--- RECORDS SUPPLIED Enclosed Below ---

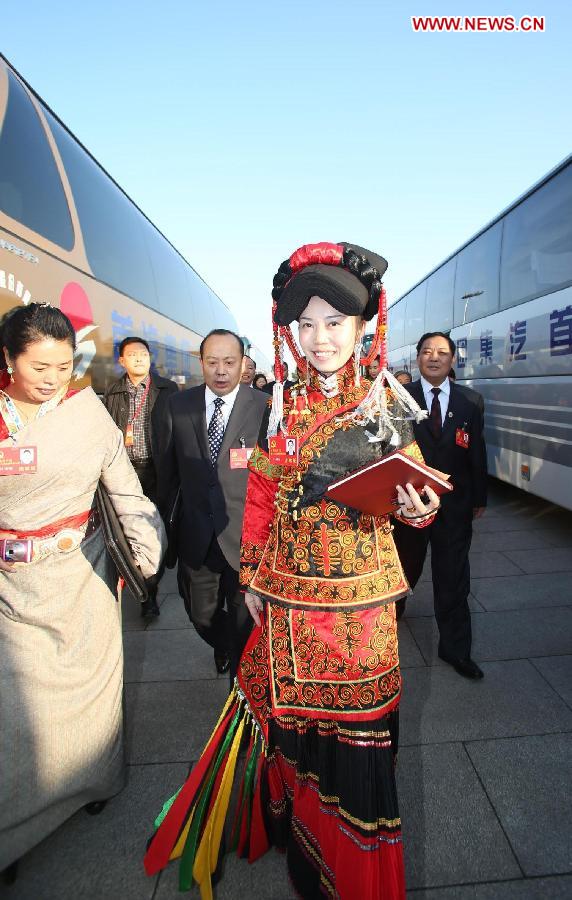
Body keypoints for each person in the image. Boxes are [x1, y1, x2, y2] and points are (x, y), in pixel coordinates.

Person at [145, 243, 441, 899]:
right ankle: (309, 858)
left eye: (334, 322)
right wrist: (251, 576)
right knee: (296, 740)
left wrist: (418, 511)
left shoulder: (385, 405)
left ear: (362, 327)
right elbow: (258, 500)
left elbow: (413, 504)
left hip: (360, 616)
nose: (320, 338)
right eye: (305, 324)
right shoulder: (279, 403)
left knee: (359, 747)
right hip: (284, 604)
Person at [0, 303, 165, 883]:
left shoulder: (86, 409)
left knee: (92, 694)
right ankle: (13, 826)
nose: (51, 379)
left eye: (64, 365)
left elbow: (124, 489)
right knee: (15, 713)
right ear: (8, 359)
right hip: (9, 590)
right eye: (38, 366)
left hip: (82, 575)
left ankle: (96, 781)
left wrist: (147, 547)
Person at [158, 328, 267, 678]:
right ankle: (226, 645)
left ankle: (239, 690)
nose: (221, 371)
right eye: (213, 362)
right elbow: (167, 476)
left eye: (230, 362)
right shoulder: (178, 405)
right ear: (201, 362)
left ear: (242, 364)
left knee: (242, 620)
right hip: (197, 538)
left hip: (246, 540)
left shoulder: (264, 407)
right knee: (201, 615)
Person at [393, 331, 487, 679]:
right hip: (409, 505)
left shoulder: (470, 401)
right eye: (427, 352)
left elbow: (477, 451)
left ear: (452, 360)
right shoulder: (400, 398)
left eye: (442, 352)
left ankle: (456, 649)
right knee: (404, 570)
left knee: (453, 579)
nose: (434, 357)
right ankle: (391, 615)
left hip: (454, 506)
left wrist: (479, 497)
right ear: (417, 358)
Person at [103, 336, 178, 617]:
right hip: (126, 473)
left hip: (158, 471)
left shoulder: (166, 390)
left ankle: (150, 591)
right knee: (132, 533)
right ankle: (145, 591)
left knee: (154, 529)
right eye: (132, 355)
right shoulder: (112, 393)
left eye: (143, 354)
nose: (138, 359)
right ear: (121, 361)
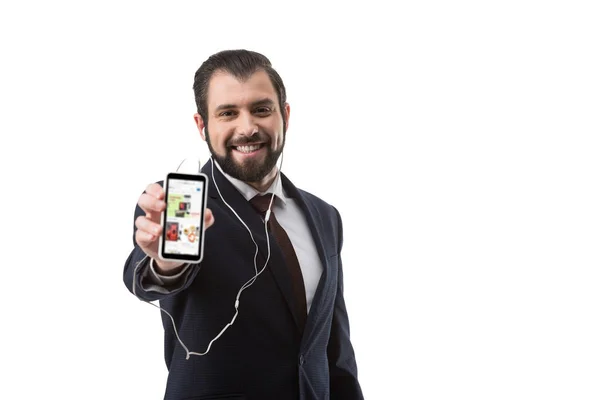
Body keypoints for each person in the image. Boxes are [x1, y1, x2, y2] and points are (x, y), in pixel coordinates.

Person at [123, 49, 364, 400]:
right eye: (228, 113)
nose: (247, 127)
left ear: (285, 115)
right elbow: (151, 276)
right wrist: (166, 264)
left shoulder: (324, 216)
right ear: (202, 126)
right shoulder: (175, 206)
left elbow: (335, 350)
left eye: (261, 109)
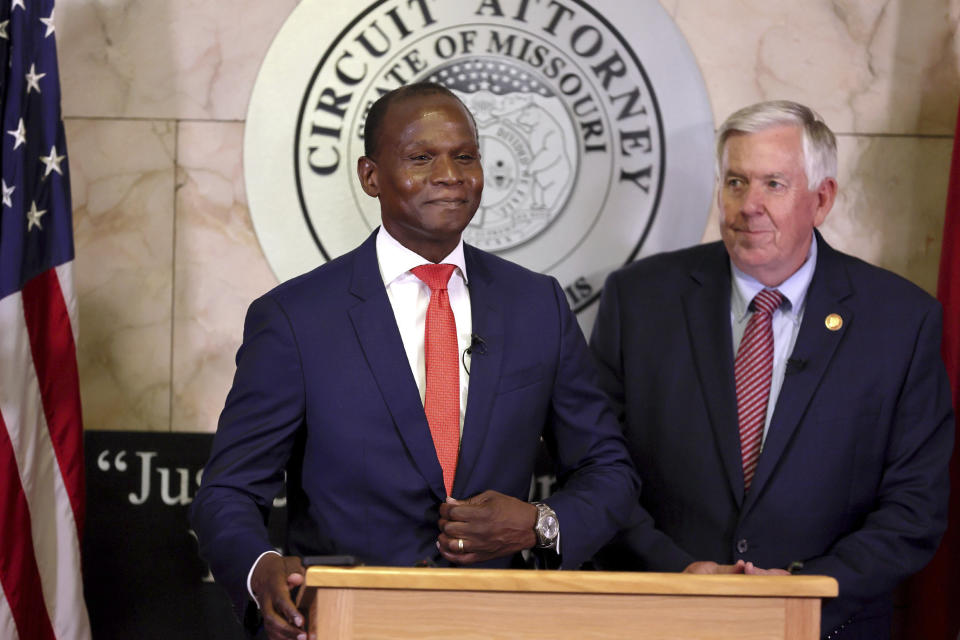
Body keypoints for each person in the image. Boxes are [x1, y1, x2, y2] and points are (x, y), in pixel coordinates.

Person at [190, 82, 639, 640]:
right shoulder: (295, 318)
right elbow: (229, 489)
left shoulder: (537, 305)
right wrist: (261, 572)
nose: (450, 174)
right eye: (421, 157)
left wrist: (539, 524)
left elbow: (608, 471)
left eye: (465, 156)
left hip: (498, 622)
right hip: (344, 623)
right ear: (371, 176)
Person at [590, 100, 954, 639]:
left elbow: (915, 508)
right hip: (664, 616)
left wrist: (803, 590)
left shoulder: (901, 320)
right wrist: (677, 572)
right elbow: (596, 466)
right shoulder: (639, 300)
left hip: (829, 624)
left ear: (822, 198)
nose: (748, 206)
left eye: (774, 185)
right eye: (735, 182)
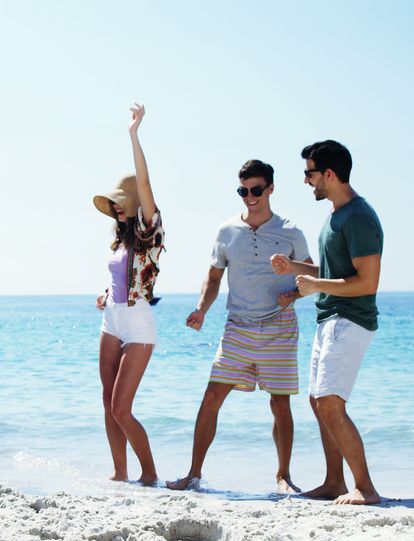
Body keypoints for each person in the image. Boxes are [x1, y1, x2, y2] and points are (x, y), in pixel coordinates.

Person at [167, 160, 312, 493]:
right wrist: (202, 309)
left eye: (256, 190)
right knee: (212, 396)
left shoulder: (291, 231)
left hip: (279, 326)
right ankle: (193, 474)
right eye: (243, 191)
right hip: (238, 326)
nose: (250, 196)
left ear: (271, 189)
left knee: (280, 403)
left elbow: (311, 274)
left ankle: (284, 476)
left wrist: (292, 292)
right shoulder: (227, 231)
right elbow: (214, 276)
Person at [271, 139, 384, 505]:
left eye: (310, 173)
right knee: (318, 400)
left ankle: (365, 488)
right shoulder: (336, 216)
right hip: (330, 317)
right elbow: (333, 272)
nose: (307, 181)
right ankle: (335, 481)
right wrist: (296, 269)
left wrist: (315, 285)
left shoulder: (360, 217)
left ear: (329, 174)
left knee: (331, 403)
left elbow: (367, 282)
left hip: (350, 319)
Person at [92, 104, 164, 486]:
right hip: (112, 319)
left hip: (137, 322)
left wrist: (133, 135)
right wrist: (105, 294)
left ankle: (149, 473)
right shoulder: (119, 237)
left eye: (122, 199)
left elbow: (147, 185)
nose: (116, 205)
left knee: (122, 408)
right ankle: (120, 472)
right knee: (107, 401)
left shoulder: (151, 230)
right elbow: (120, 274)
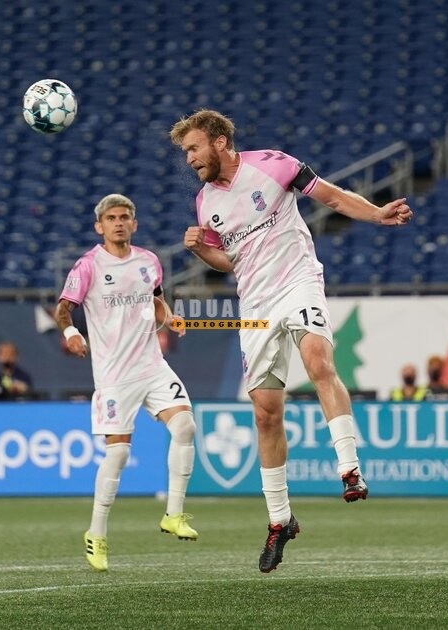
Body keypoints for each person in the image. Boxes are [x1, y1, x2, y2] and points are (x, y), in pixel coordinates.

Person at [170, 109, 413, 573]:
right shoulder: (205, 202)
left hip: (298, 281)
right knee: (266, 412)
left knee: (318, 361)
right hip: (255, 304)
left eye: (194, 148)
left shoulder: (274, 164)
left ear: (219, 142)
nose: (189, 159)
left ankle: (349, 467)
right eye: (185, 152)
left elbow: (333, 197)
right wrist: (202, 250)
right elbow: (231, 261)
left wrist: (377, 214)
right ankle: (280, 520)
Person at [55, 193, 198, 572]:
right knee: (118, 454)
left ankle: (174, 514)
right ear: (99, 226)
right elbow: (63, 308)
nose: (118, 223)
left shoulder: (149, 261)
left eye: (124, 217)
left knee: (185, 426)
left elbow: (157, 300)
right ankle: (96, 534)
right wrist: (71, 332)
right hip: (115, 376)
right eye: (111, 218)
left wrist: (170, 317)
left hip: (152, 366)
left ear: (134, 224)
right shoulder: (88, 266)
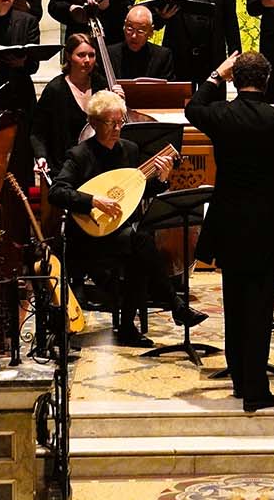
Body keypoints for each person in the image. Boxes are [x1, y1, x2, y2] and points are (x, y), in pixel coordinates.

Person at [186, 52, 274, 412]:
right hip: (265, 223)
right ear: (268, 80)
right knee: (260, 308)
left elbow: (193, 108)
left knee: (234, 302)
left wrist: (216, 73)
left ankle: (239, 379)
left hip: (228, 222)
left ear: (235, 79)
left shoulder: (222, 115)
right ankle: (256, 390)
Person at [48, 90, 206, 345]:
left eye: (121, 121)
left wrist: (162, 179)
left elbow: (139, 190)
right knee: (140, 244)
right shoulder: (79, 155)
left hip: (122, 233)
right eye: (112, 123)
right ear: (95, 123)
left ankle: (139, 322)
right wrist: (93, 200)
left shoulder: (130, 151)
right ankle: (168, 307)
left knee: (138, 249)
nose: (118, 128)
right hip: (89, 237)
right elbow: (56, 192)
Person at [30, 33, 102, 179]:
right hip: (64, 168)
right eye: (81, 55)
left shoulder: (101, 85)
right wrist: (41, 157)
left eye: (91, 55)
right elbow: (38, 131)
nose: (87, 60)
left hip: (97, 166)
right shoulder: (55, 89)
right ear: (69, 56)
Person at [106, 5, 176, 79]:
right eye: (130, 29)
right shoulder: (110, 54)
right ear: (124, 26)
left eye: (140, 31)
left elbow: (168, 88)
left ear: (150, 31)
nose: (134, 36)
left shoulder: (163, 56)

--- End of Enclosed RECORDS SUPPLIED ---

# REQUIREMENT:
None of the pictures should be kept; reproduce all the remaining material exactly.

# EXERCISE RESPONSE:
Body keypoints for each person in the image. Boxes are [x1, y1, x2, y2] and points are (x, y), in pixel coordinates.

Person at [145, 243, 441, 899]:
right ankle: (309, 858)
left eye: (334, 322)
right wrist: (251, 576)
right knee: (296, 740)
left wrist: (418, 511)
left shoulder: (385, 405)
left ear: (362, 327)
right elbow: (258, 500)
left elbow: (413, 504)
left hip: (360, 616)
nose: (320, 338)
right eye: (305, 324)
right shoulder: (279, 403)
left knee: (359, 747)
right hip: (284, 604)
Person at [0, 303, 165, 883]:
left shoulder: (86, 409)
left knee: (92, 694)
right ankle: (13, 826)
nose: (51, 379)
left eye: (64, 365)
left elbow: (124, 489)
right knee: (15, 713)
right ear: (8, 359)
right hip: (9, 590)
right eye: (38, 366)
left hip: (82, 575)
left ankle: (96, 781)
left wrist: (147, 547)
Person at [158, 328, 267, 678]:
right ankle: (226, 645)
left ankle: (239, 690)
nose: (221, 371)
right eye: (213, 362)
right elbow: (167, 476)
left eye: (230, 362)
right shoulder: (178, 405)
right ear: (201, 362)
left ear: (242, 364)
left knee: (242, 620)
right hip: (197, 538)
left hip: (246, 540)
left shoulder: (264, 407)
right knee: (201, 615)
Person at [393, 331, 487, 679]:
right hip: (409, 505)
left shoulder: (470, 401)
right eye: (427, 352)
left elbow: (477, 451)
left ear: (452, 360)
right shoulder: (400, 398)
left eye: (442, 352)
left ankle: (456, 649)
right knee: (404, 570)
left knee: (453, 579)
nose: (434, 357)
right ankle: (391, 615)
left hip: (454, 506)
left wrist: (479, 497)
right ear: (417, 358)
Person at [103, 336, 178, 617]:
right hip: (126, 473)
left hip: (158, 471)
left shoulder: (166, 390)
left ankle: (150, 591)
right knee: (132, 533)
right ankle: (145, 591)
left knee: (154, 529)
right eye: (132, 355)
right shoulder: (112, 393)
left eye: (143, 354)
nose: (138, 359)
right ear: (121, 361)
Body keypoints for each person in the image. Boxes are [x1, y1, x2, y2] and points are (x, y), in pixel coordinates.

Person at [123, 49, 364, 400]:
right eye: (228, 113)
nose: (247, 127)
left ear: (285, 115)
right elbow: (151, 276)
right wrist: (166, 264)
left shoulder: (324, 216)
right ear: (202, 126)
right shoulder: (175, 206)
left elbow: (335, 350)
left eye: (261, 109)
Body keypoints for each person in the image. Boxes are [x1, y1, x2, y2] and points are (x, y), in pixel coordinates.

Person at [190, 82, 639, 640]:
right shoulder: (295, 318)
right elbow: (229, 489)
left shoulder: (537, 305)
right wrist: (261, 572)
nose: (450, 174)
right eye: (421, 157)
left wrist: (539, 524)
left elbow: (608, 471)
left eye: (465, 156)
left hip: (498, 622)
right hip: (344, 623)
right ear: (371, 176)
Person at [590, 100, 954, 639]:
left elbow: (915, 508)
right hip: (664, 616)
left wrist: (803, 590)
left shoulder: (901, 320)
right wrist: (677, 572)
right elbow: (596, 466)
right shoulder: (639, 300)
left hip: (829, 624)
left ear: (822, 198)
nose: (748, 206)
left eye: (774, 185)
right eye: (735, 182)
Body keypoints for each person in the image. Boxes are [x1, y1, x2, y2] and points are (x, y), in pixel coordinates.

Person at [167, 160, 312, 493]:
right wrist: (202, 309)
left eye: (256, 190)
right knee: (212, 396)
left shoulder: (291, 231)
left hip: (279, 326)
right ankle: (193, 474)
right eye: (243, 191)
right hip: (238, 326)
nose: (250, 196)
left ear: (271, 189)
left knee: (280, 403)
left elbow: (311, 274)
left ankle: (284, 476)
left wrist: (292, 292)
right shoulder: (227, 231)
right elbow: (214, 276)
Person at [271, 139, 384, 505]:
left eye: (310, 173)
right knee: (318, 400)
left ankle: (365, 488)
right shoulder: (336, 216)
right hip: (330, 317)
right elbow: (333, 272)
nose: (307, 181)
right ankle: (335, 481)
right wrist: (296, 269)
left wrist: (315, 285)
left shoulder: (360, 217)
left ear: (329, 174)
left knee: (331, 403)
left elbow: (367, 282)
left hip: (350, 319)
Person at [92, 104, 164, 486]:
right hip: (112, 319)
left hip: (137, 322)
left wrist: (133, 135)
right wrist: (105, 294)
left ankle: (149, 473)
right shoulder: (119, 237)
left eye: (122, 199)
left elbow: (147, 185)
nose: (116, 205)
left knee: (122, 408)
right ankle: (120, 472)
right knee: (107, 401)
left shoulder: (151, 230)
right elbow: (120, 274)
Body keypoints for each person in the image. Boxes are [x1, y1, x2, y2] and points are (x, y), in pixel coordinates.

Person at [170, 109, 413, 573]:
right shoulder: (205, 202)
left hip: (298, 281)
right knee: (266, 412)
left knee: (318, 361)
right hip: (255, 304)
left eye: (194, 148)
left shoulder: (274, 164)
left ear: (219, 142)
nose: (189, 159)
left ankle: (349, 467)
right eye: (185, 152)
left elbow: (333, 197)
right wrist: (202, 250)
right elbow: (231, 261)
left wrist: (377, 214)
right ankle: (280, 520)
Person at [55, 193, 198, 572]:
right knee: (118, 454)
left ankle: (174, 514)
right ear: (99, 226)
right elbow: (63, 308)
nose: (118, 223)
left shoulder: (149, 261)
left eye: (124, 217)
left knee: (185, 426)
left elbow: (157, 300)
right ankle: (96, 534)
right wrist: (71, 332)
right hip: (115, 376)
right eye: (111, 218)
left wrist: (170, 317)
left hip: (152, 366)
left ear: (134, 224)
right shoulder: (88, 266)
Body keypoints for each person in the image. Boxes are [x1, y1, x2, y2] and points are (x, y), in pixel coordinates.

Person at [186, 52, 274, 412]:
right hip: (265, 223)
right ear: (268, 80)
right knee: (260, 308)
left elbow: (193, 108)
left knee: (234, 302)
left wrist: (216, 73)
left ankle: (239, 379)
left hip: (228, 222)
left ear: (235, 79)
left shoulder: (222, 115)
right ankle: (256, 390)
Person at [48, 90, 206, 345]:
left eye: (121, 121)
left wrist: (162, 179)
left elbow: (139, 190)
right knee: (140, 244)
right shoulder: (79, 155)
left hip: (122, 233)
right eye: (112, 123)
right ear: (95, 123)
left ankle: (139, 322)
right wrist: (93, 200)
left shoulder: (130, 151)
right ankle: (168, 307)
left knee: (138, 249)
nose: (118, 128)
right hip: (89, 237)
right elbow: (56, 192)
Person at [30, 33, 102, 179]:
right hip: (64, 168)
right eye: (81, 55)
left shoulder: (101, 85)
right wrist: (41, 157)
left eye: (91, 55)
right elbow: (38, 131)
nose: (87, 60)
left hip: (97, 166)
right shoulder: (55, 89)
right ear: (69, 56)
Person at [106, 5, 176, 79]:
right eye: (130, 29)
right shoulder: (110, 54)
right ear: (124, 26)
left eye: (140, 31)
left elbow: (168, 88)
left ear: (150, 31)
nose: (134, 36)
left shoulder: (163, 56)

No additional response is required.